Garner Hotels, la nouvelle marque milieu de gamme d’IHG, a fait ses débuts en Allemagne.

Cette marque est déjà bien lancée en Allemagne grâce à votre accord de franchise avec Novum Hospitality. Pourrait-on la voir apparaître prochainement en France ?

E. V. – Avoir un accélérateur qui donne de la visibilité à la marque et permette ensuite de la déployer faisait partie de notre stratégie. Nous avons aussi un Garner en Angleterre et la France est un marché sur lequel nous avons bien entendu vocation à la développer. Le profil de nombreux hôtels se prête à cette marque. C’est vraiment une marque sur laquelle on croit.

En parallèle, vos marques historiques Holiday Inn et Holiday inn Express restent-elles les points forts d’IHG ?

E. V. – Même si on voit une vraie accélération sur le luxe qui représente autour de 37% de nos signatures, ces marques restent bien entendu un pilier fondamental pour renforcer notre position de leadership. Elles continuent à grandir en France comme en Europe du Sud de manière générale, en nous ouvrant des perspectives de croissance dans des villes où nous ne sommes pas encore présents. En France, nous voyons de belles possibilités de poursuivre notre maillage du territoire avec Holiday Inn Express, mais aussi pas mal d’opportunités pour Holiday Inn.

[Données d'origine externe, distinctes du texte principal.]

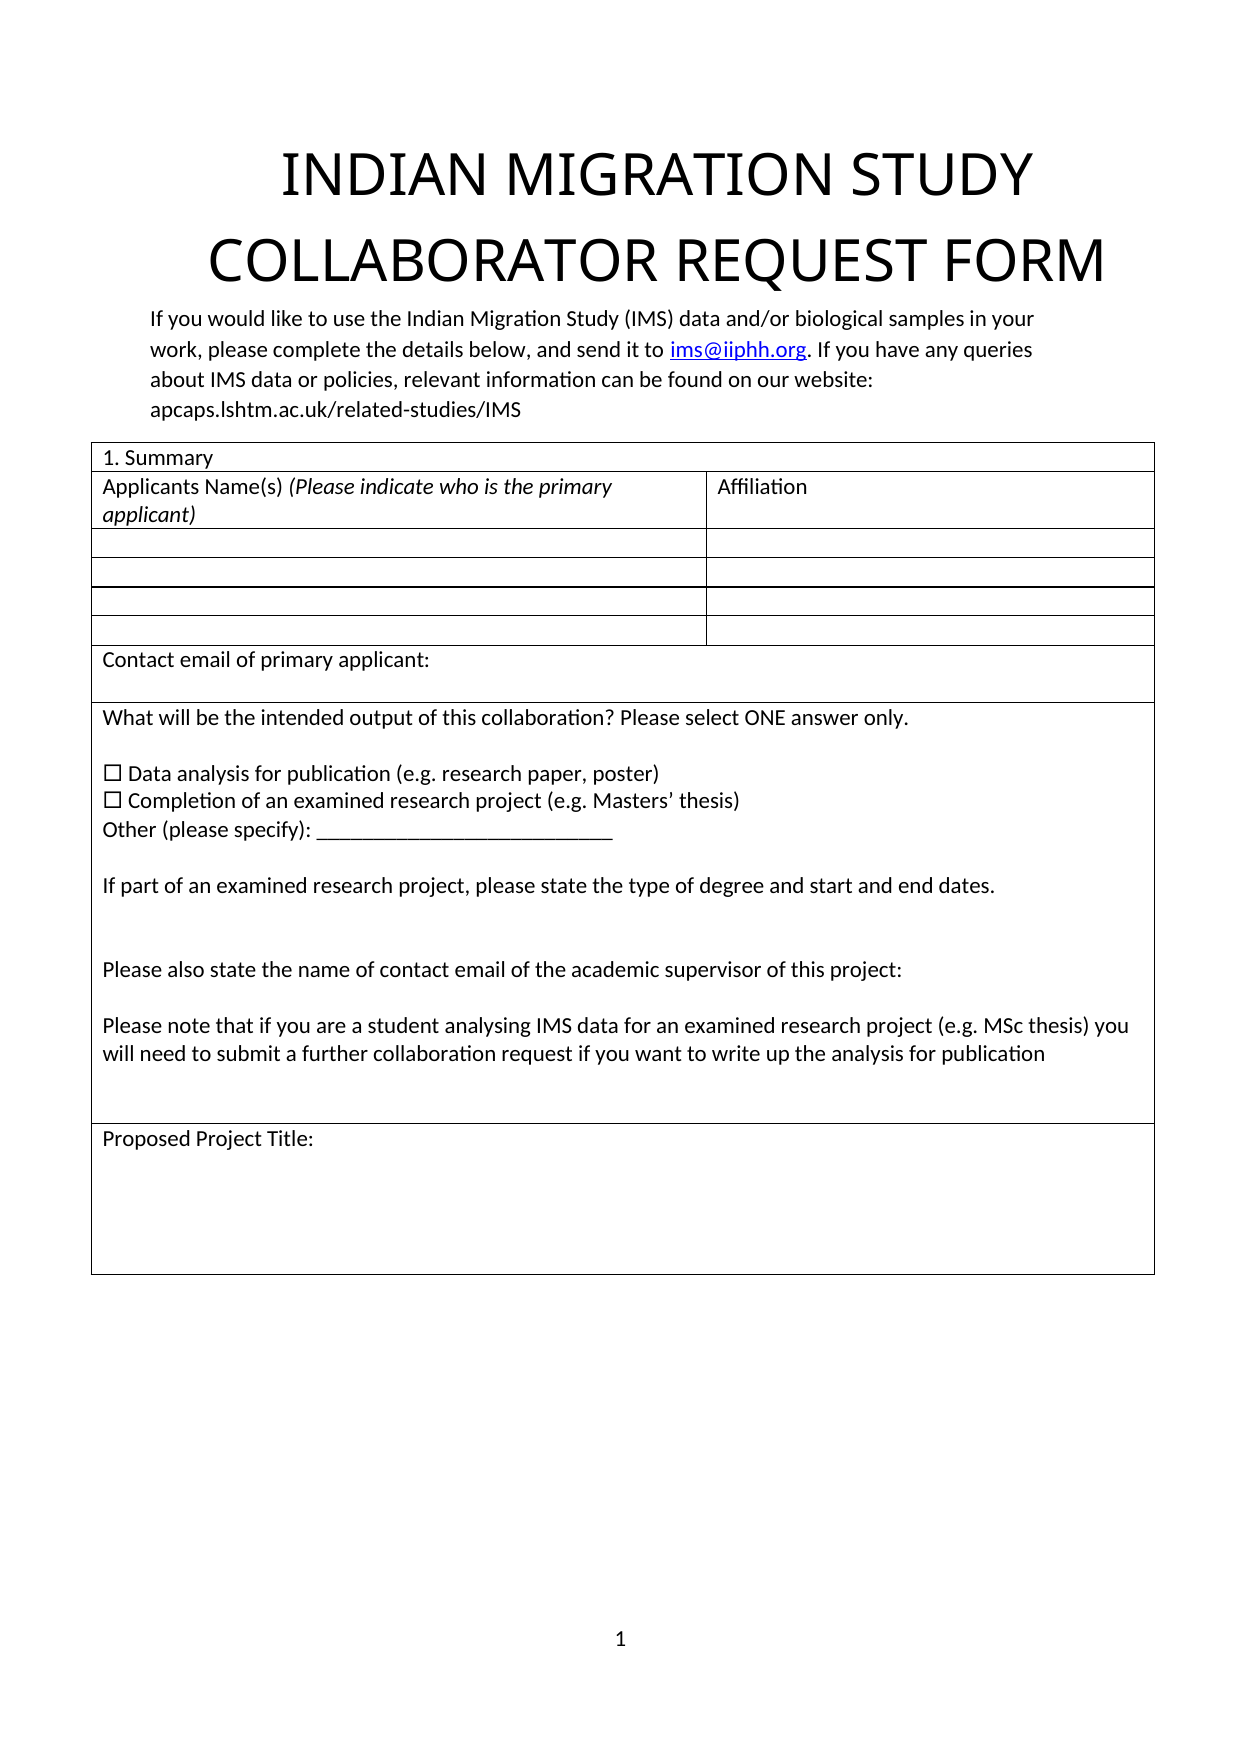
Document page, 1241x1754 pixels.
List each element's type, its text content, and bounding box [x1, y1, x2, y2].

table_cell [92, 558, 706, 586]
text INDIAN MIGRATION STUDY COLLABORATOR REQUEST FORM [150, 133, 1165, 298]
table_cell Contact email of primary applicant: [92, 646, 1154, 702]
table_cell [707, 616, 1154, 644]
table_cell [92, 588, 706, 615]
table_cell [707, 558, 1154, 586]
table_cell [92, 616, 706, 644]
table_cell [707, 529, 1154, 557]
table_cell What will be the intended output of this collaboration? Please select ONE answer only. Data analysis for publication (e.g. research paper, poster) Completion of an examined research project (e.g. Masters’ thesis) Other (please specify): __________________________ If part of an examined research project, please state the type of degree and start and end dates. Please also state the name of contact email of the academic supervisor of this project: Please note that if you are a student analysing IMS data for an examined research project (e.g. MSc thesis) you will need to submit a further collaboration request if you want to write up the analysis for publication [92, 703, 1154, 1123]
table_cell Affiliation [707, 472, 1154, 528]
table_cell [707, 588, 1154, 615]
table_cell Applicants Name(s) (Please indicate who is the primary applicant) [92, 472, 706, 528]
table_cell Proposed Project Title: [92, 1124, 1154, 1274]
text If you would like to use the Indian Migration Study (IMS) data and/or biological samples in your work, please complete the details below, and send it to ims@iiphh.org. If you have any queries about IMS data or policies, relevant information can be found on our website: apcaps.lshtm.ac.uk/related-studies/IMS [150, 304, 1090, 423]
table_cell [92, 529, 706, 557]
table_header 1. Summary [92, 443, 1154, 471]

Quelle est votre stratégie pour que ces marques bien établies continuent toujours à plaire aux voyageurs ?

E. V. – L’accent a été mis sur leur évolution au cours de ces trois ou quatre dernières années. Chez l’une et l’autre, nous avons entrepris une transformation des chambres et des espaces publics avec cette volonté de les garder pertinentes pour les voyageurs d’affaires, mais aussi attractives pour la clientèle loisir. Aujourd’hui, après des chambres de nouvelle génération, 100% de nos Holiday Inn sont convertis au concept d’open lobby, à savoir des espaces publics à l’esthétique plus moderne, plus lifestyle. Chez Holiday Inn Express, le déploiement d’une nouvelle génération de chambres est en cours et la marque proposera à partir de l’année prochaine des espaces publics repensés, ce nouveau concept étant en cours de finalisation. Ce sont de gros projets structurants de repositionnement.

Qu’en est-il de Crowne Plaza ? Cette marque, à dominante affaires, semble un peu en perte de vitesse. Est-ce votre constat ?

E. V. – Cela dépend du filtre que l’on met, car dans certains territoires comme les Balkans ou la Turquie, nous avons ouvert de très beaux hôtels ces dernières années. Pour autant, il est vrai, nous avions entrepris tout un travail de repositionnement de Crowne Plaza juste avant la pandémie, par exemple avec le dévoilement d’une nouvelle approche des espaces publics au Crowne Plaza Paris République. Un nouveau lobby adapté à différents usages au long de la journée, entre détente et coworking, tandis qu’une nouvelle génération de chambres allait aussi avec ce concept. Mais, en raison du Covid, nous n’avons pas pu tout mettre en place immédiatement. Ce qui, d’une certaine manière, nous a aussi servi à affiner cette évolution en prenant en considération l’arrivée d’une clientèle loisirs plus importante. Le repositionnement de la marque va commencer à se déployer en 2025, une nouvelle identité visuelle arrive. Vous allez entendre parler de Crowne Plaza cette année.